Section 1328(a) provides that after the completion of all payments required under a Chapter 13 plan, the debtor will be granted a discharge of all debts provided for by the plan or disallowed, except:
(1) provided for under section 1322(b)(5);
(2) of the kind specified in section 507(a)(8)(C) or in paragraph (1)(B), (1)(C), (2), (3), (4), (5), (8), or (9) of section 523(a);
(3) for restitution, or a criminal fine, included in a sentence on the debtor's conviction of a crime; or
(4) for restitution, or damages, awarded in a civil action against the debtor as a result of willful or malicious injury by the debtor that caused personal injury to an individual or the death of an individual.
11 U.S.C. § 1328(a). Debts that would be nondischargeable under section 523(a)(6) are not included in the debts protected from discharge in a Chapter 13 case under section 1328(a)(2). Restitution that is awarded in a civil action as the result of a willful or malicious injury caused by the debtor is nondischargeable pursuant to section 1328(a)(4) to the extent that it "caused personal injury to an individual or the death of an individual." 11 U.S.C. § 1328(a)(4). In this case, we have allegations of property damage, but not of personal injury or death.
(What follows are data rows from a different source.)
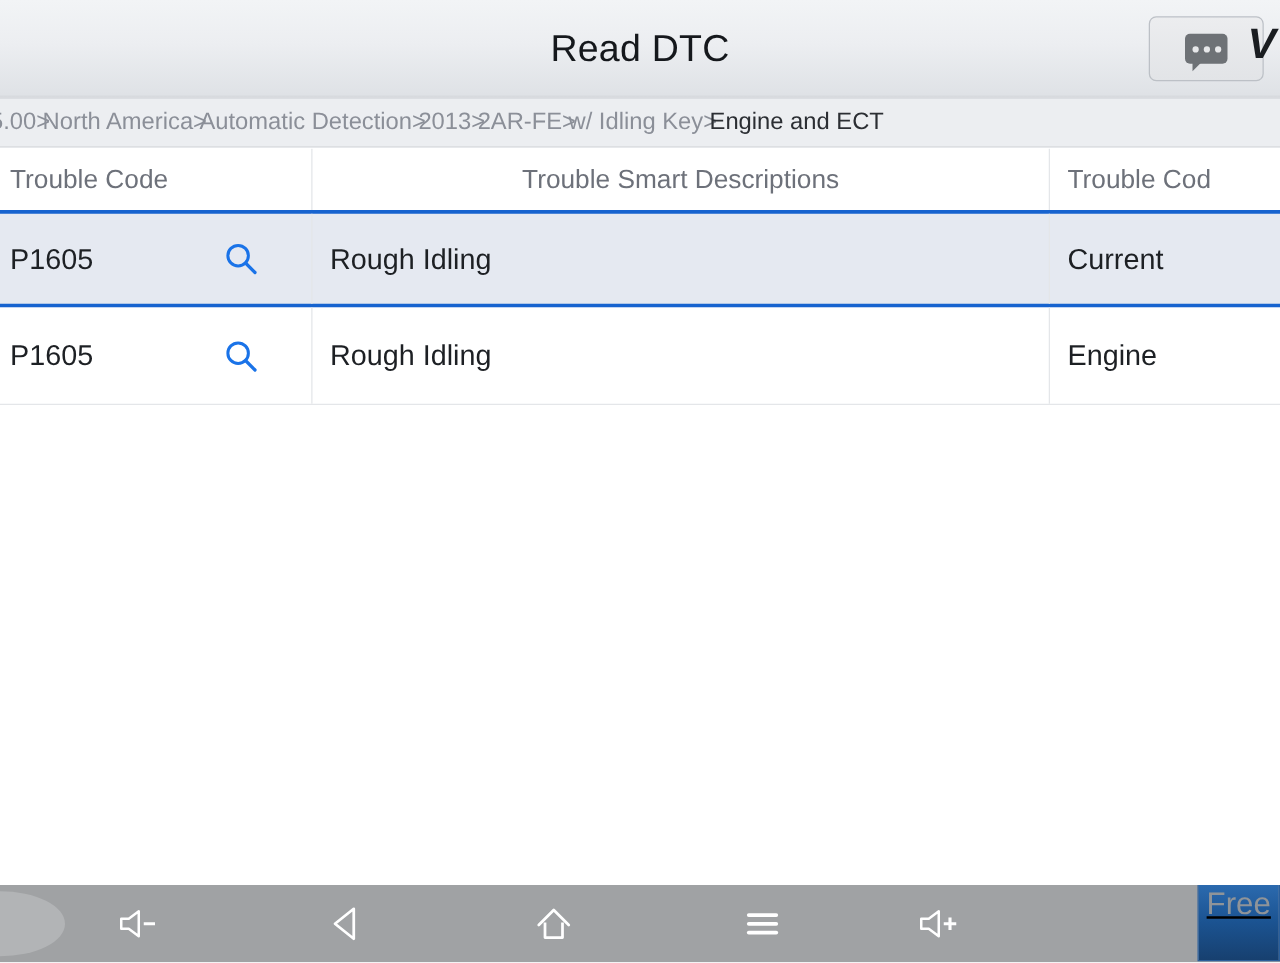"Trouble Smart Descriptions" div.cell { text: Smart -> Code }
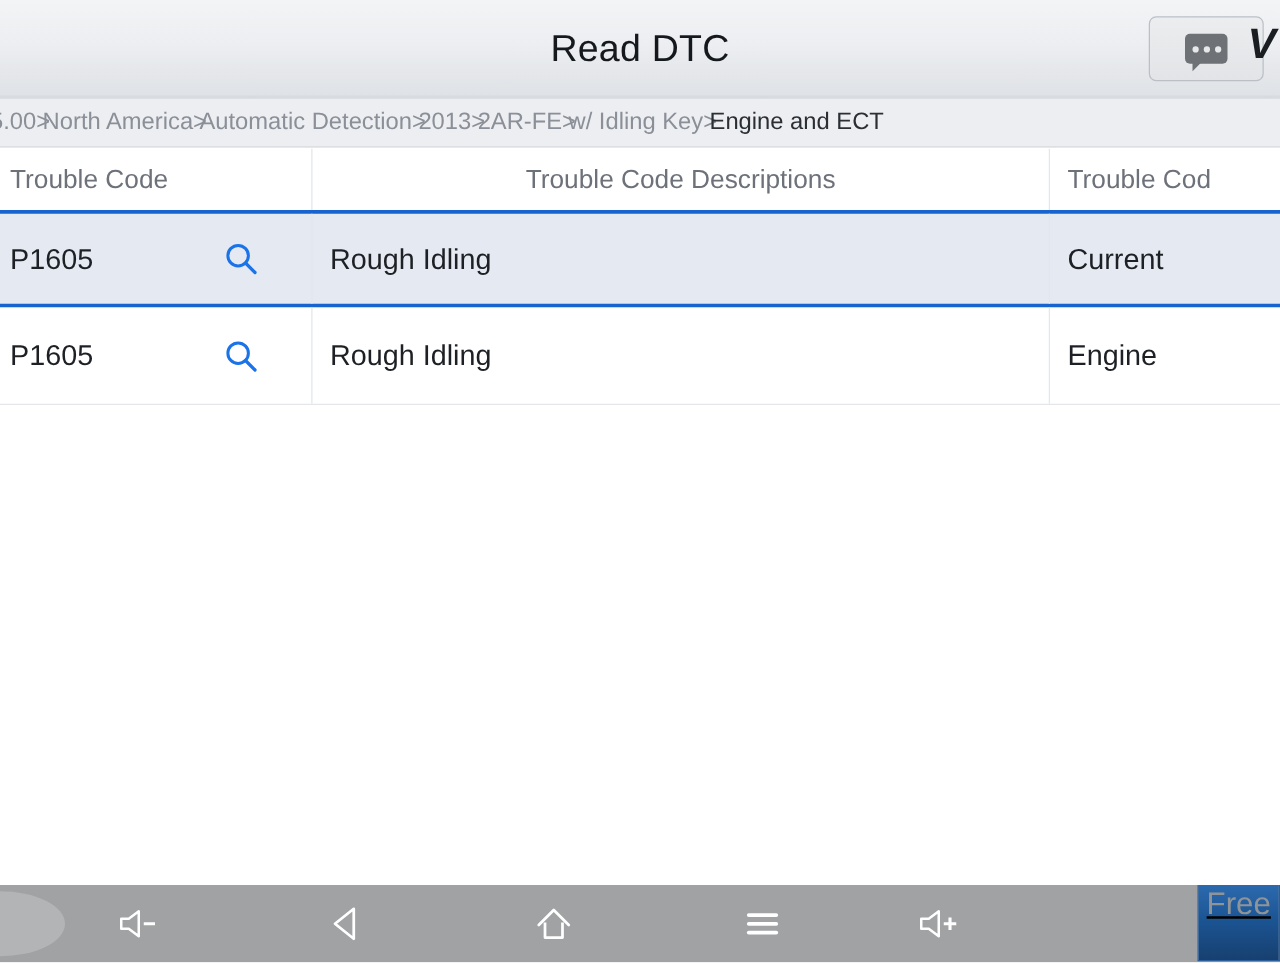"Free" .free-badge { align-items: flex-start -> flex-end; text-decoration: underline -> none }
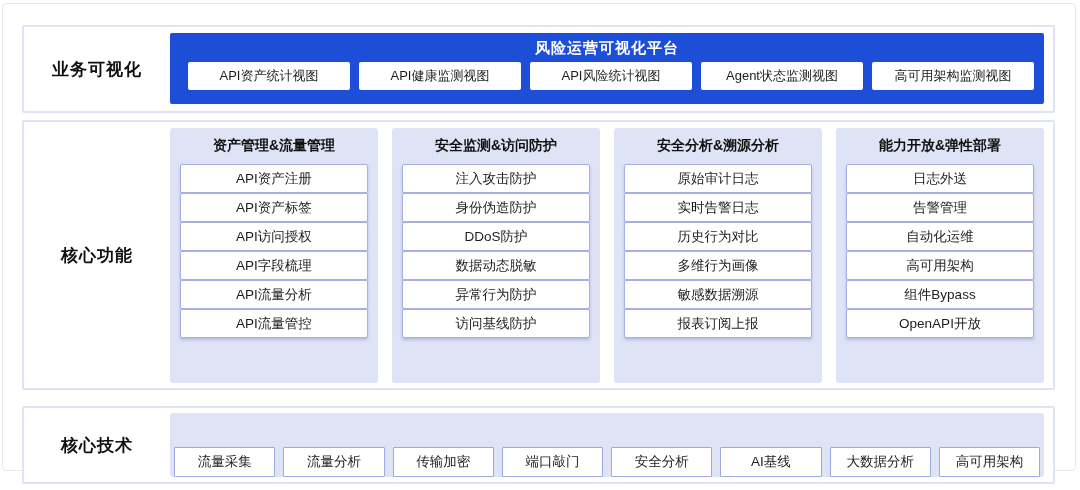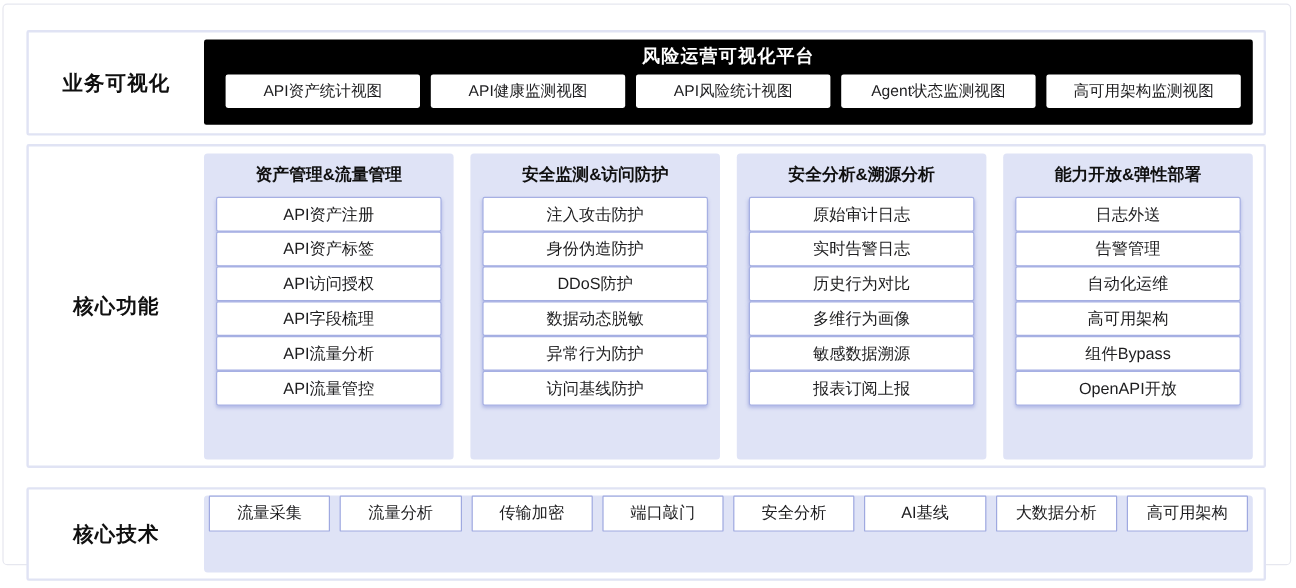"风险运营可视化平台" .platform-banner { background: #000000 -> #1d4ed8 }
The plaintiff's request must be denied. See, e.g., In re Torres, No. 09-02979, 2011 WL 381038, *4 (Bankr. D.Hawaii Feb. 2, 2011) ("Section 523(a)(6) does not apply in a chapter 13 case such as this one (where the debtor did not cause personal injury)."); In re Miller, No. 10-60119, 2010 WL 3463296, *4 (Bankr. N.D.Ohio Sep. 2, 2010) ("Section 523(a)(6) debts are covered by a general discharge in chapter 13 cases.
CONCLUSION
For the reasons expressed above, the plaintiff is granted a judgment for damages pursuant to the New Jersey Consumer Fraud Act. Her claim is established as $130,388.76 plus attorneys' fees. Her request for a determination of nondischargeability pursuant to either 11 U.S.C. § 523(a)(2)(A) or 11 U.S.C. § 523(a)(6) is denied. Plaintiff's counsel shall submit an order in conformance with this opinion.
Plaintiff's counsel may submit an affidavit of services, on notice to debtor and debtor's counsel, within thirty (30) days of this opinion.